Request>
In the article on the Forestville Millpond drawdown, how would you render this sentence in Spanish: "Although these aquatic invaders die off in the fall, their root systems survive the winter and come back strong in the spring."

Document section>
>>>

Rep. Joel Kitchens called the meeting to let people downstream of the Forestville Millpond know what to expect with the controversial, two-year drawdown of the 94-acre lake that will begin in November. Kitchens explained that even though the DNR is not involved in the project, Johnson has been involved in other drawdowns and could offer a scientific perspective about what to expect.

Kitchens also explained that DNR officials did not want Johnson to give the presentation “because they didn’t want him to be beaten up for it,” but he was allowed to do so when Kitchens offered to mediate. He said that after Johnson’s presentation, people could ask questions specific to the information presented.

Johnson started by saying that in his 25 years with the DNR, he has been involved with a dozen or so drawdowns, and all of them were voluntary – chosen by lake associations or counties as the best way to correct problems. (In the case of the Forestville Millpond, Door County made the decision to go ahead with the two-year drawdown because it owns the dam.)

He then gave some background on the millpond, which is included in the June 2018 report by the Door County Soil and Water Conservation Department, found online at map.co.door.wi.us/parks. The main point is that the shallow millpond – six feet at its maximum depth, but 92 percent of it less than three feet – is eutrophic or hyper-eutrophic, meaning that it has excessive nutrients and a lack of oxygen.

Because of that, Johnson said, the millpond has below-average plant diversity, with only nine species of plants when 15 is average for shallow lakes of its size. Worse, 68 percent of the plants are the invasive Eurasian watermilfoil. Although these aquatic invaders die off in the fall, their root systems survive the winter and come back strong in the spring.

<<<

Data for analysis>
>>>

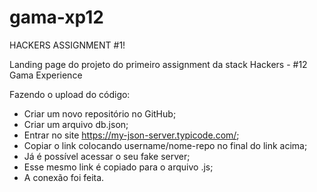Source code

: # gama-xp12
HACKERS ASSIGNMENT #1!

   Landing page do projeto do primeiro assignment da stack Hackers - #12 Gama Experience
 
Fazendo o upload do código:

- Criar um novo repositório no GitHub;
- Criar um arquivo db.json;
- Entrar no site https://my-json-server.typicode.com/;
- Copiar o link colocando username/nome-repo no final do link acima;
- Já é possível acessar o seu fake server;
- Esse mesmo link é copiado para o arquivo .js;
- A conexão foi feita.
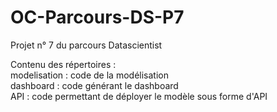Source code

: # OC-Parcours-DS-P7
Projet n° 7 du parcours Datascientist

Contenu des répertoires :  
modelisation : code de la modélisation  
dashboard : code générant le dashboard  
API : code permettant de déployer le modèle sous forme d'API  
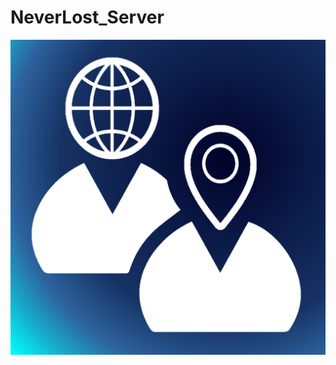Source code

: # NeverLost_Server

![alt tag](https://github.com/L3-DANT/NeverLost_Server/blob/master/Neverlost.png)
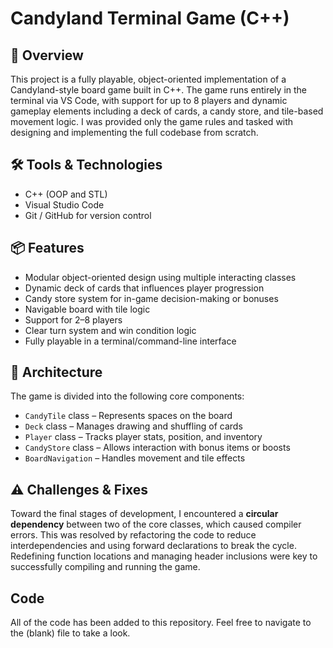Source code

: # Candyland Terminal Game (C++)

## 🍬 Overview
This project is a fully playable, object-oriented implementation of a Candyland-style board game built in C++. The game runs entirely in the terminal via VS Code, with support for up to 8 players and dynamic gameplay elements including a deck of cards, a candy store, and tile-based movement logic. I was provided only the game rules and tasked with designing and implementing the full codebase from scratch.

## 🛠 Tools & Technologies
- C++ (OOP and STL)
- Visual Studio Code
- Git / GitHub for version control

## 📦 Features
- Modular object-oriented design using multiple interacting classes
- Dynamic deck of cards that influences player progression
- Candy store system for in-game decision-making or bonuses
- Navigable board with tile logic
- Support for 2–8 players
- Clear turn system and win condition logic
- Fully playable in a terminal/command-line interface

## 🧱 Architecture
The game is divided into the following core components:
- `CandyTile` class – Represents spaces on the board
- `Deck` class – Manages drawing and shuffling of cards
- `Player` class – Tracks player stats, position, and inventory
- `CandyStore` class – Allows interaction with bonus items or boosts
- `BoardNavigation` – Handles movement and tile effects

## ⚠️ Challenges & Fixes
Toward the final stages of development, I encountered a **circular dependency** between two of the core classes, which caused compiler errors. This was resolved by refactoring the code to reduce interdependencies and using forward declarations to break the cycle. Redefining function locations and managing header inclusions were key to successfully compiling and running the game.

## Code
All of the code has been added to this repository. Feel free to navigate to the (blank) file to take a look.
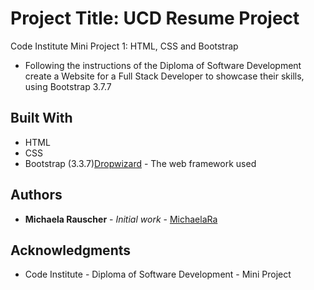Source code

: # Project Title: UCD Resume Project

Code Institute Mini Project 1: HTML, CSS and Bootstrap 
- Following the instructions of the Diploma of Software Development create a  Website for a Full Stack Developer to showcase their skills, using Bootstrap 3.7.7


## Built With

* HTML
* CSS
* Bootstrap (3.3.7)[Dropwizard](http://www.dropwizard.io/1.0.2/docs/) - The web framework used

## Authors

* **Michaela Rauscher** - *Initial work* - [MichaelaRa](https://github.com/MichaelRa)


## Acknowledgments

* Code Institute - Diploma of Software Development - Mini Project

<<<

Solution to the exercise>
Aunque estos invasores acuáticos mueren en el otoño, sus sistemas de raíces sobreviven al invierno y regresan con fuerza en la primavera.